Independent TD, Sean Canney, has said Ireland is “putting the cart before the horse” in its attempt to combat climate change.
The Galway-East representative spoke during a Dáil debate on the Climate Action Bill yesterday (Wednesday, April 21st).
In his opening address, he said: “Agriculture is being unfairly categorised in the climate action agenda.”
“We are best in class for dairy production in Europe, and we are fifth in class for beef production. Why then are we saying that farmers are adding to the carbon footprint when in fact, they are exemplars in what they do?”
“The farmer is the custodian of the land and knows it better than anybody else. Farmers know the land is a source of food.
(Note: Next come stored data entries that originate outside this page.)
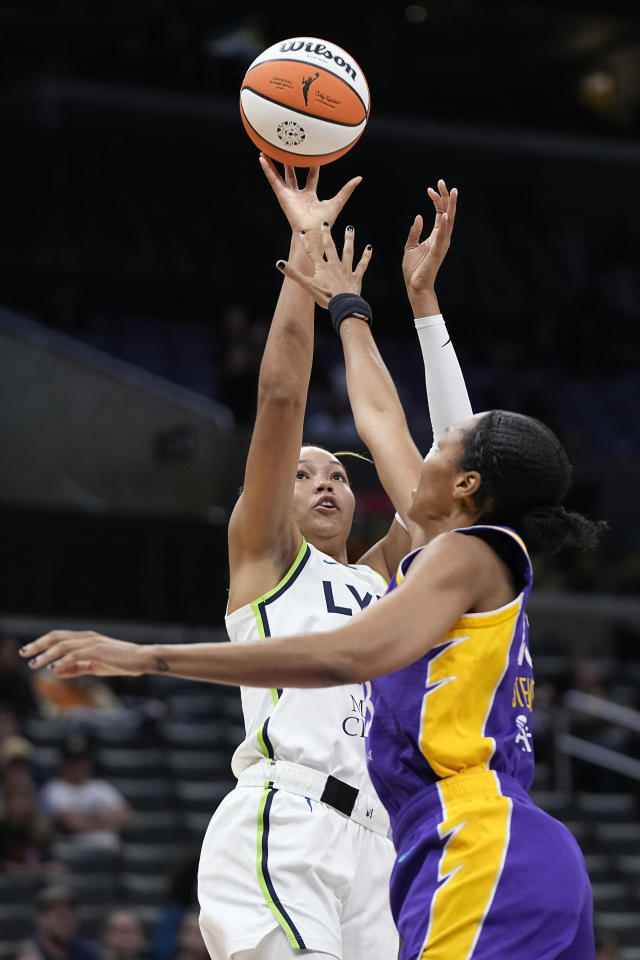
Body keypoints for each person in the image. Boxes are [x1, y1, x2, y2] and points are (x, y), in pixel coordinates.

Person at [20, 222, 607, 958]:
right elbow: (301, 404)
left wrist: (148, 656)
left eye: (337, 472)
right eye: (304, 473)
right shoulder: (295, 562)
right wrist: (341, 299)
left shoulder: (428, 564)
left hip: (420, 842)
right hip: (311, 819)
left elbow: (434, 453)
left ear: (463, 486)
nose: (327, 479)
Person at [39, 732, 131, 856]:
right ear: (63, 763)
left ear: (89, 763)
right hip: (69, 850)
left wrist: (84, 821)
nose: (77, 766)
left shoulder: (101, 787)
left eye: (81, 761)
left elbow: (125, 816)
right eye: (72, 761)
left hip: (106, 851)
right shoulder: (54, 789)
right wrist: (104, 821)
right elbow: (71, 824)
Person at [14, 884, 102, 960]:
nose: (67, 922)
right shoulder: (27, 952)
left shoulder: (87, 952)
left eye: (71, 915)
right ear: (40, 919)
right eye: (60, 916)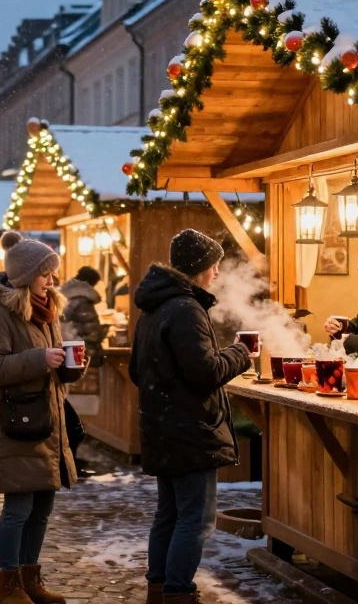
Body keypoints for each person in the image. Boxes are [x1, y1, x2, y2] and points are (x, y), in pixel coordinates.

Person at [129, 229, 252, 603]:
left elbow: (138, 371)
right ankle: (178, 593)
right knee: (194, 520)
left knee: (169, 514)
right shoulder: (185, 308)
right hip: (190, 431)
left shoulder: (155, 307)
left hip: (162, 427)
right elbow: (205, 372)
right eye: (214, 266)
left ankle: (158, 589)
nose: (217, 273)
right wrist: (241, 352)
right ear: (201, 268)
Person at [0, 231, 83, 604]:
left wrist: (69, 366)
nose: (51, 281)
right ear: (25, 277)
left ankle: (29, 577)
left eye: (52, 274)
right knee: (18, 507)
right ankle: (7, 586)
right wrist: (39, 360)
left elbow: (51, 364)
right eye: (45, 274)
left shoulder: (48, 310)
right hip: (16, 424)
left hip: (47, 424)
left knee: (42, 506)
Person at [60, 266, 108, 369]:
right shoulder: (82, 301)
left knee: (73, 380)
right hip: (80, 349)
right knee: (84, 379)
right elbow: (91, 330)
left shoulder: (67, 296)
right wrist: (101, 333)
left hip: (69, 346)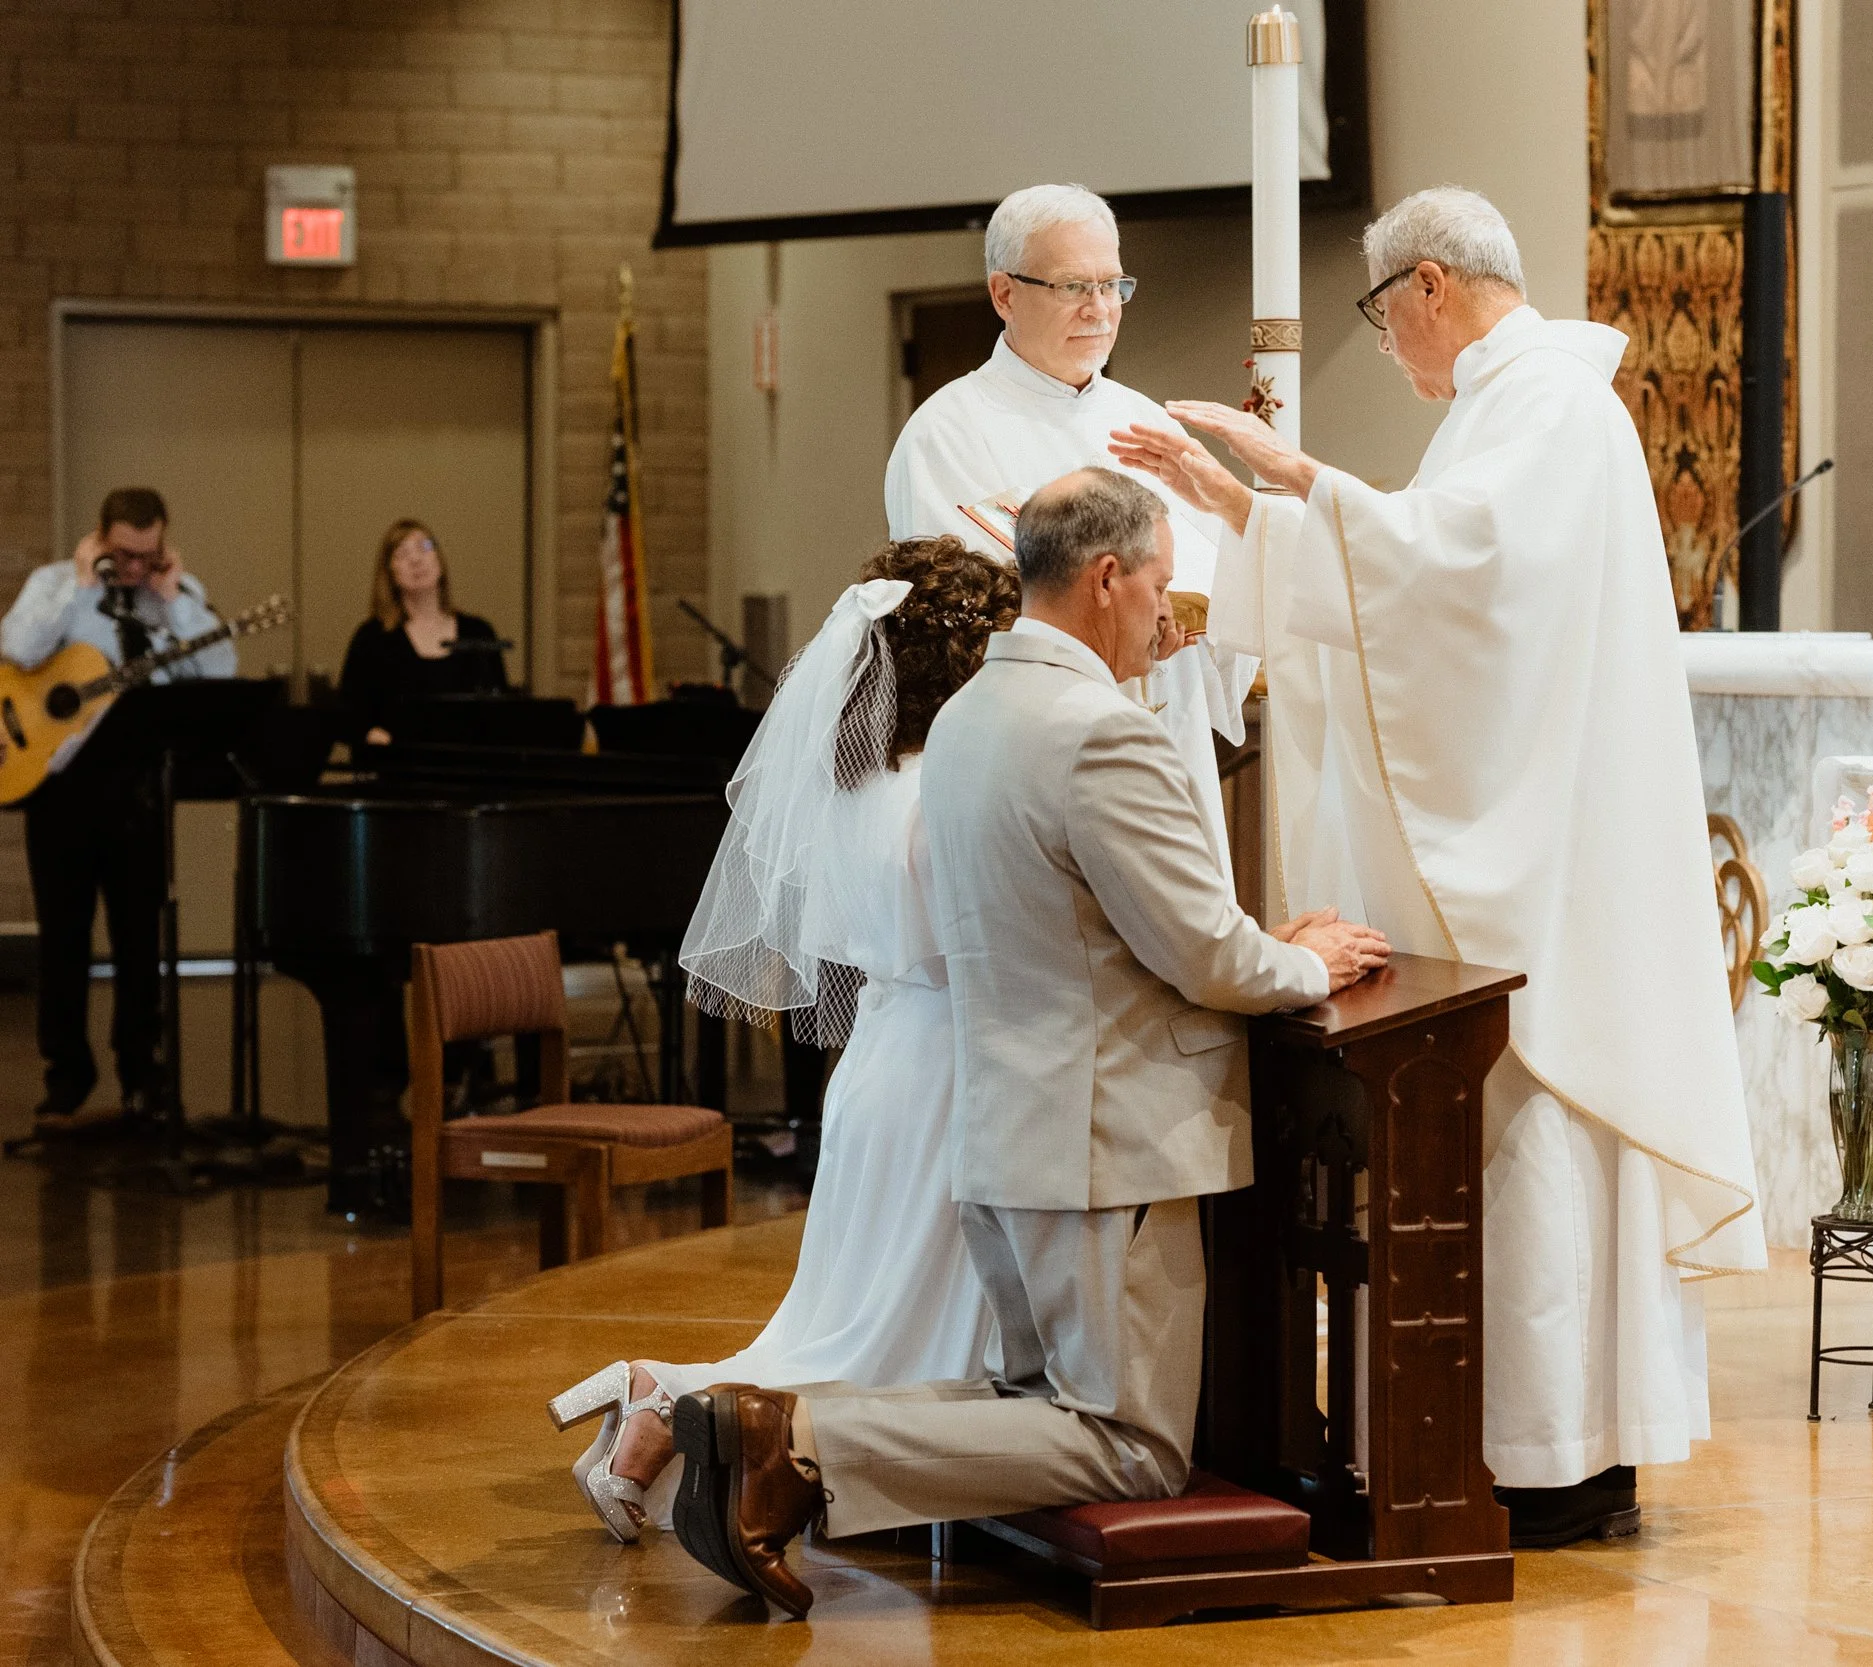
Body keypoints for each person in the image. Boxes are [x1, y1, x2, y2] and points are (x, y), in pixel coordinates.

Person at [1108, 186, 1766, 1547]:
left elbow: (1461, 579)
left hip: (1548, 873)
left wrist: (1291, 486)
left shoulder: (1549, 404)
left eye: (1383, 314)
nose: (1391, 349)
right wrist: (1253, 507)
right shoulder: (1510, 403)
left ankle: (1556, 1454)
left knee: (1538, 1139)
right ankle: (1508, 1442)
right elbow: (1420, 592)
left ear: (1425, 285)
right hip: (1526, 847)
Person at [664, 469, 1389, 1618]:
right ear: (1107, 577)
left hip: (1005, 1126)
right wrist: (1308, 960)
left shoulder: (966, 720)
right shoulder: (1097, 731)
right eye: (1161, 584)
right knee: (1130, 1444)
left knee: (1032, 1392)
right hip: (1110, 1145)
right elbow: (1202, 951)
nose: (1170, 612)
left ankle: (778, 1432)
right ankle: (789, 1436)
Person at [544, 534, 1023, 1544]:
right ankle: (676, 1407)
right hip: (945, 1064)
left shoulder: (855, 785)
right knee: (883, 1333)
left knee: (849, 1314)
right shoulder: (945, 789)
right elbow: (977, 939)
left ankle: (660, 1398)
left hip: (881, 1061)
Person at [885, 183, 1257, 881]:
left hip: (1162, 737)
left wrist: (1210, 624)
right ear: (1004, 293)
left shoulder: (1144, 421)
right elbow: (967, 614)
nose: (1100, 308)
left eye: (1113, 284)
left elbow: (1218, 569)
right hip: (1038, 766)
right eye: (1073, 286)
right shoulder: (946, 433)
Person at [1, 487, 236, 1133]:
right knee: (64, 940)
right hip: (62, 792)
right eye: (124, 554)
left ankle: (144, 1074)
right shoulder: (54, 584)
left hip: (139, 794)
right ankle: (66, 1080)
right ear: (100, 538)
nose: (135, 567)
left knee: (141, 942)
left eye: (148, 553)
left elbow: (221, 668)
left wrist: (171, 603)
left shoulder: (175, 597)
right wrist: (79, 587)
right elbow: (18, 649)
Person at [335, 519, 508, 747]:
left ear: (439, 559)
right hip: (399, 771)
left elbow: (501, 713)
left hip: (469, 773)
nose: (416, 560)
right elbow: (346, 716)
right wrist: (372, 735)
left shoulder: (478, 632)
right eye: (402, 554)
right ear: (390, 573)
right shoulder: (373, 638)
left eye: (424, 547)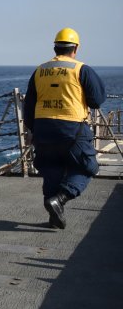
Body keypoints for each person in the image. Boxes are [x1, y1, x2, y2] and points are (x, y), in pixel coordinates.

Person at [23, 28, 105, 230]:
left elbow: (29, 105)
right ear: (75, 48)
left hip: (42, 127)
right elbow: (97, 101)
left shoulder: (40, 70)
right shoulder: (81, 69)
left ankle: (54, 218)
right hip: (72, 128)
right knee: (87, 167)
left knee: (51, 169)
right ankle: (60, 198)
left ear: (55, 47)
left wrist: (34, 130)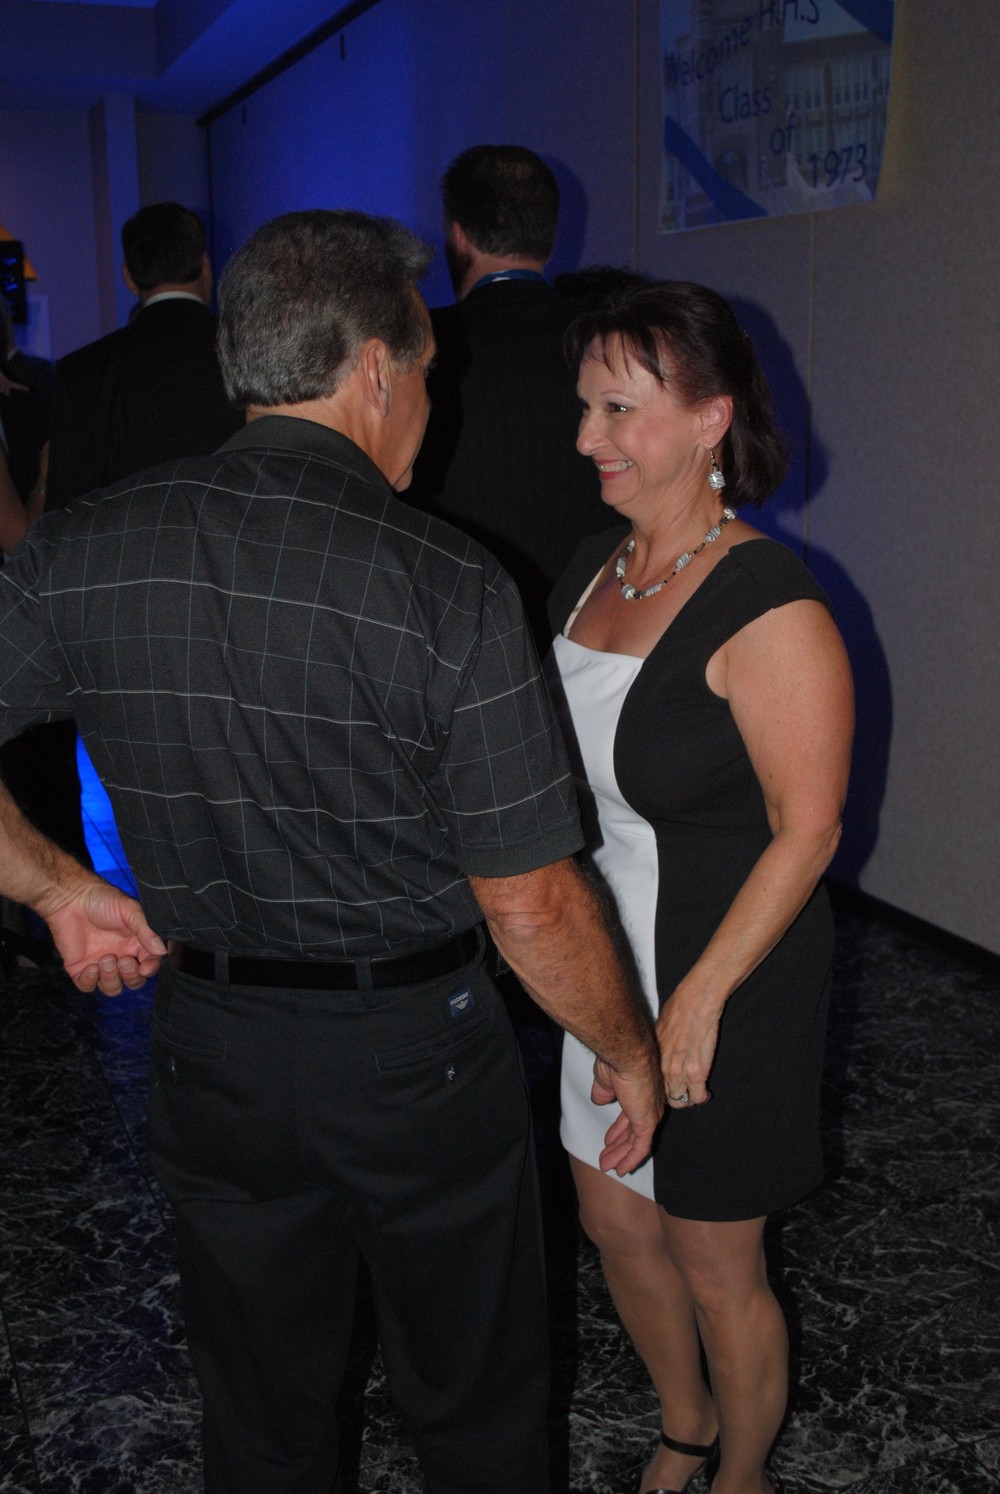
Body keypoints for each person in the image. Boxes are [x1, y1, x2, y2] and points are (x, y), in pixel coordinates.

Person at [0, 208, 663, 1494]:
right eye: (427, 368)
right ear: (372, 368)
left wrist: (55, 887)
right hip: (419, 1056)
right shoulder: (445, 580)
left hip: (212, 1047)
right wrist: (626, 1051)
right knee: (475, 1408)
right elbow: (528, 901)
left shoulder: (82, 549)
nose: (430, 400)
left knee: (259, 1416)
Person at [546, 282, 854, 1494]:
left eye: (619, 409)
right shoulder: (593, 567)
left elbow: (809, 830)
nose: (588, 437)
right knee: (615, 1221)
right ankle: (684, 1425)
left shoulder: (769, 603)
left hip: (731, 967)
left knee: (717, 1260)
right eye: (584, 407)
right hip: (600, 957)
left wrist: (697, 999)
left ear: (711, 417)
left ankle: (744, 1474)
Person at [408, 143, 612, 645]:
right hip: (594, 633)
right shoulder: (608, 346)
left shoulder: (416, 351)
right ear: (551, 237)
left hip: (452, 634)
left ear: (458, 236)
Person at [45, 200, 242, 507]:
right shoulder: (248, 352)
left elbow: (65, 509)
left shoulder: (81, 373)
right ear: (205, 265)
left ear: (129, 277)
If we reduce herd numbers, we will also reduce beef and dairy production. The alternative is to bring in beef from South America, and one could ask what that adds to the carbon footprint.”
He said another way Ireland has put the cart before the horse is that it has stopped the production of peat briquettes and is now importing them.
Additionally, he pointed out that the country has stalled milled peat production for horticulture and is now importing this product.
“We are now stopping farmers from increasing production. What will they do then? We have also introduced a retrofit programme for houses, but when a person with a fuel allowance applies for it, he or she must wait two years for an inspection,” Sean Canney added.
He said there is discussion surrounding electric cars coming on-stream but he believes Ireland must look at how much it will cost people to replace their current vehicle with a new electric car.
He stressed the infrastructure for electric cars is still very weak, with charging points “here and there”. “There are not sufficient charging points across the country to give people the confidence they would expect in using an electric car.”
“People are being told to take out their stoves and oil-fired heating systems and to put in electric-source heating systems. The cost of making such a change ranges from €15,000 to €25,000, and a grant of €3,500 is available.”
“Where are people going to get the money to do this? A better question still is where is the government going to get the money to do this?” he asked.
‘Not planning properly for what we need to do’
Concluding, he said the government make sure that nobody is penalised through the climate action movement that the country has to undertake.
“We need to make sure that whatever efforts are required are put in place and are up and running before we stop something else.”
“It would be a crazy situation if we decided not to burn any more turf or peat in our fires if the houses, which now rely on that do, not have an alternative in place or cannot afford to change.”
“I am very concerned that we are in a zone whereby we are tripping over ourselves and are not planning properly for what we need to do and making sure that whatever we do is of benefit to the people,” deputy Sean Canny concluded.